Most importantly, the U.S. government needs an efficient, timely, and fair mechanism to provide protection for genuinely vulnerable asylum seekers while restricting the admission of unauthorized immigrants without valid humanitarian claims. Children arriving today will be placed at the end of an immigration court backlog of more than 1.3 million cases and are unlikely to have their claims heard for years. That not only delays granting asylum to those deserving it, but also incentivizes the arrival of those who do not. Moving arriving asylum seekers’ cases off the immigration courts’ overburdened docket and establishing a new system that would allow U.S. Citizenship and Immigration Services (USCIS) asylum officers to evaluate the full merits of the case would be a start.

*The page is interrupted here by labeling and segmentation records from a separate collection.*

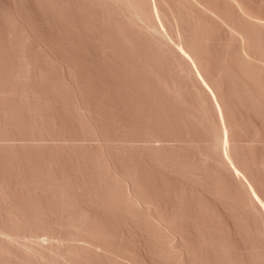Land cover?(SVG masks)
<instances>
[{"label":"rangeland","instance_id":"rangeland-1","mask_svg":"<svg viewBox=\"0 0 264 264\" xmlns=\"http://www.w3.org/2000/svg\"><path fill=\"white\" fill-rule=\"evenodd\" d=\"M263 16L0 0V264H264Z\"/></svg>","mask_w":264,"mask_h":264},{"label":"bare ground","instance_id":"bare-ground-1","mask_svg":"<svg viewBox=\"0 0 264 264\" xmlns=\"http://www.w3.org/2000/svg\"><path fill=\"white\" fill-rule=\"evenodd\" d=\"M241 6H242V5H241ZM242 7H243V6H242ZM242 7H241V8H242ZM242 10H245L244 7L242 8ZM246 11H247V10H246ZM244 12H245V11H244ZM249 14L251 15L252 13H249ZM247 15H248V14H247ZM252 15H253V14H252ZM251 17L254 18L255 16L253 15V16H251ZM257 17H258V15H257L255 18H257ZM259 17H260V15H259ZM261 18H262V16H261ZM263 18H264V16H263ZM259 20H260V19H259ZM263 20H264V19H263ZM182 48H183V46H182ZM180 50H181V48H180ZM183 50H184V49H183ZM181 51H182V50H181ZM186 51H187V50H186ZM186 51H185V52H186ZM183 53H184V52H183ZM184 54H185V53H184ZM186 55H187V52H186ZM189 55H190V54H189ZM190 57H192V56L190 55ZM191 59H193V58H191ZM197 71H199V70H197ZM199 72H200V71H199ZM199 74H201V72H200ZM201 76H202V75H201ZM201 76H200V77H201ZM202 78H203V77H202ZM203 79H204V78H203ZM203 83H204V82H203ZM205 83H206V84H205ZM205 83H204V84L207 85V88H208V89L210 88V89L212 90V88L210 87L209 83H207L206 81H205ZM210 89H209V90H210ZM211 90H210V92H211ZM211 93H212V95H213V92H211ZM214 94H215V93H214ZM213 96H216V95H213ZM214 98H216V97H214ZM216 101H217V100H216ZM217 103H218V101H217ZM218 105H219V104H218ZM226 130H227V129H226ZM225 134H226V133H225ZM227 136H228V135H227ZM225 138H226V137H225ZM225 140H227V138H226ZM228 141H229V140H228ZM228 141H226V142H228ZM226 142H225V144H226ZM227 144H228V143H227ZM225 149H226V151H227V148H226V147H225ZM226 151H225V152H226ZM226 153H228V152H226ZM226 156H227V154H226ZM228 157H229V159H230L229 154H228ZM230 161H232V159H230ZM231 163H232V162H231ZM232 165H234V163H232ZM235 166H236V165H235ZM233 167H234V166H233ZM236 167H237V166H236ZM236 167H235V168H236ZM236 169H237V171H238V168H236ZM235 171H236V170H235ZM237 173H238V172H237ZM239 173H240V172H239ZM249 186H251V183H250ZM251 187H253V186H251ZM251 189H252V188H251ZM253 191H254L255 193H254V192H252V193H254V194L256 195V197H258L257 199H259V203H261L262 206H263V208H264V200L260 197V195L257 194L258 192H256V189H253ZM254 194H253V195H254ZM256 197H255V198H256ZM257 199H256V200H257ZM257 201H258V200H257ZM261 204H260V205H261ZM262 206H261V207H262ZM263 208H262V209H263Z\"/></svg>","mask_w":264,"mask_h":264}]
</instances>
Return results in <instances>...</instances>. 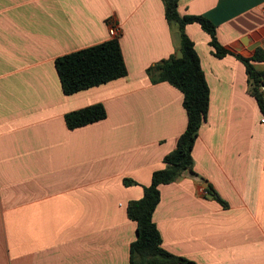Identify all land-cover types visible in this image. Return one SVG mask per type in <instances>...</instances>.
Wrapping results in <instances>:
<instances>
[{
  "label": "crops",
  "instance_id": "crops-1",
  "mask_svg": "<svg viewBox=\"0 0 264 264\" xmlns=\"http://www.w3.org/2000/svg\"><path fill=\"white\" fill-rule=\"evenodd\" d=\"M178 12L210 19L235 54L263 48L264 0H179ZM111 25L127 75L66 94L55 60L110 39ZM185 31L210 105L193 170L160 184L153 220L166 250L198 264H264V114L245 64L215 56L200 23ZM180 46L164 0H0V264H130L129 205L188 122L183 92L148 69ZM98 103L104 119L68 127L67 113Z\"/></svg>",
  "mask_w": 264,
  "mask_h": 264
},
{
  "label": "trees",
  "instance_id": "trees-1",
  "mask_svg": "<svg viewBox=\"0 0 264 264\" xmlns=\"http://www.w3.org/2000/svg\"><path fill=\"white\" fill-rule=\"evenodd\" d=\"M179 0H164L169 23H176L180 31L182 57L172 54L149 67L153 82L168 81L184 94L183 105L188 122L179 136L176 148L164 157L165 167L155 170L150 185L144 186L142 198L129 205L130 218L137 222V238L130 248V264H198L182 255H176L162 246V235L153 220L154 210L160 201V184L170 183L186 169L193 170L192 150L199 128L206 120L210 105V88L194 42L185 31L188 23L198 22L211 36L210 44L217 57L236 55L246 66L248 91L253 95L264 114V70L256 62L264 61V49L257 48L252 56L235 54L218 39L217 26L202 15H184L178 12ZM63 91L72 94L118 79L127 75L128 69L118 38L111 37L103 42L64 54L55 60ZM107 111L102 103L93 104L66 114L69 128L73 129L104 119ZM126 185L134 183L124 179ZM224 206L227 203L214 190H208Z\"/></svg>",
  "mask_w": 264,
  "mask_h": 264
},
{
  "label": "built area",
  "instance_id": "built-area-1",
  "mask_svg": "<svg viewBox=\"0 0 264 264\" xmlns=\"http://www.w3.org/2000/svg\"><path fill=\"white\" fill-rule=\"evenodd\" d=\"M109 33H110L111 37L118 38L121 35V29L116 25H111L109 28ZM262 122H264V118L262 119ZM201 190L204 194L209 193L208 189L205 187H202Z\"/></svg>",
  "mask_w": 264,
  "mask_h": 264
},
{
  "label": "water",
  "instance_id": "water-1",
  "mask_svg": "<svg viewBox=\"0 0 264 264\" xmlns=\"http://www.w3.org/2000/svg\"><path fill=\"white\" fill-rule=\"evenodd\" d=\"M258 45H260V44H257L256 46H258ZM256 46H255V47H256ZM261 46L264 48V45H263V44H261ZM176 56H177V57H182V56H183L182 51H181V50H178L177 53H176Z\"/></svg>",
  "mask_w": 264,
  "mask_h": 264
}]
</instances>
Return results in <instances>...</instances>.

With the understanding that they will not yield immediate results, the administration should also continue to pursue in-country changes, including development focused on economic insecurity, corruption, and other drivers of migration; expanded legal—especially labor—pathways to immigrate; and, eventually, a regional protection architecture that allows safe resettlement closer to migrants’ places of origin.

Broader Effects of the Border Challenges

The situation at the southern border will ultimately abate as more asylum seekers are processed and Mexico steps up enforcement. But it may have a lasting effect on the president’s agenda on immigration and beyond.

For one, it has rendered the administration’s goal of legalizing the country’s estimated 11 million unauthorized immigrants a nonstarter, even to some supporters. Focusing on narrower populations, the House of Representatives on March 18 passed two bills that would provide a path to legalization for DREAMers, who were brought to the country illegally as children, and agricultural workers. But the measures’ chances of passage in the Senate have dimmed. Sen. Lindsey Graham (R-S.C.), cosponsor of the bipartisan DREAM Act, said he opposed “legalizing one person until you’re in control of the border.” For moderate congressional Republicans who might support modest immigration measures, the border challenge has provided a convenient way out or made the political price of support too costly.

In order to gain the critical support in Congress for long-needed reforms, Biden has to succeed where both Obama and Trump failed: achieve a sense of control at the border, recognized both domestically and abroad, and implement lasting and credible reforms that allow for humane, fair, and efficient processing of protection claims. This will encourage only those asylum seekers who meet the requirement for protection and deter those who do not. If these twin goals are not met, challenges at the border are sure to undermine the odds for sweeping changes in immigration law, just as they did for previous presidents.